Never missing a chance to kick his old foes while they are down, former England all-rounder Ian Botham claims England has the skill and the opportunity to retain the Ashes in comprehensive fashion.
In the wake of England’s easy 65-run Champions Trophy win in their Pool A clash with the Australians, Both feels his countrymen could go undefeated in both upcoming Ashes series.
“Given that we’ve got back-to-back Ashes series between now and January, if we get a good summer – and you rarely lose too many days to rain in Australia – make that 10-0,” Botham said.
“I’m serious. Why not? I think we’re that much better. All it needs is the players to believe they can do it.
“Australia will be tougher than they look on paper, because they’re born fighters, but not only are they struggling to keep a fast bowler on the field for more than one game at a time, losing (Ricky) Ponting and (Michael) Hussey has left a gaping hole in the batting.”
“They’re relatively inexperienced, which is a big minus coming to a place like England, and when I hear things like, ‘Phillip Hughes has a much better technique than when he was last here’, I think, ‘Well, that wouldn’t be hard’.

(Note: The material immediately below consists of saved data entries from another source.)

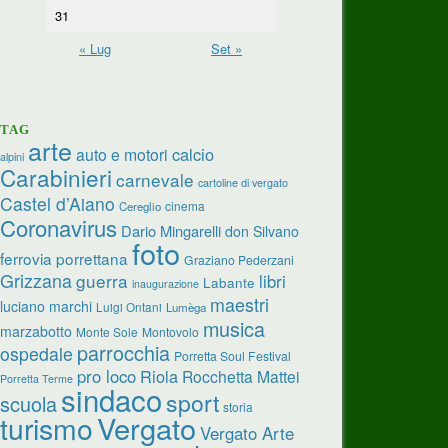
31
« Lug
Set »
TAG
arte
calcio
auto e motori
alpini
Carabinieri
carnevale
cartoline di vergato
Castel d’Aiano
cinema
Cereglio
Coronavirus
Dario Mingarelli
don Silvano
foto
ferrovia porrettana
Graziano Pederzani
Grizzana
guerra
libri
Labante
inaugurazione
maestri
luciano marchi
Luigi Ontani
Lumèga
musica
marzabotto
Monte Sole
Montovolo
parrocchia
ospedale
Porretta Soul Festival
pro loco
Riola
Rocchetta Mattei
Porretta Terme
sindaco
sport
scuola
storia
turismo
Vergato
Vergato Arte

“And if Michael Clarke continues to struggle with his back, then yes, 5-0 is definitely on the cards.”
The biggest sole reason for the declining standard of the Australian Test side has been the retirement of some of the game’s best players.
Despite Cricket Australia realising there would be a time when the likes of Matthew Hayden, Adam Gilchrist, Ricky Ponting, Shane Warne and Glenn McGrath would no longer be playing, not much was done to soften the blow.
However, Botham also beleives the imposing aura of the Australian sides that used to grind their opponents into the ground his crumbled.
In it’s place, in his mind, is a side that tries to create too much of a mental battle with other teams without having the skills to produce the results to strike fear into the heart of others in world cricket.
“The Australian philosophy of ‘work hard, play hard’ has always appealed to me, which is perhaps why I have so many friends there,” Botham said.
“I’ve got to say, though, that they don’t look much like the hard-as-nails cricketers I used to know.
“This business of their coach setting them homework made me laugh out loud, almost as much as that previous coach banging on about Chinese warlords.
“Maybe they’ve been playing so badly because the players are confused by all this stuff. And if so, good. I’m just glad I played in the pre-bull**** era, when grown men were allowed, by and large, to go away on tour for months on end and be treated like grown men and not schoolboys.”
England play Australia in the first Ashes Test at Trent Bridge beginning on July 10.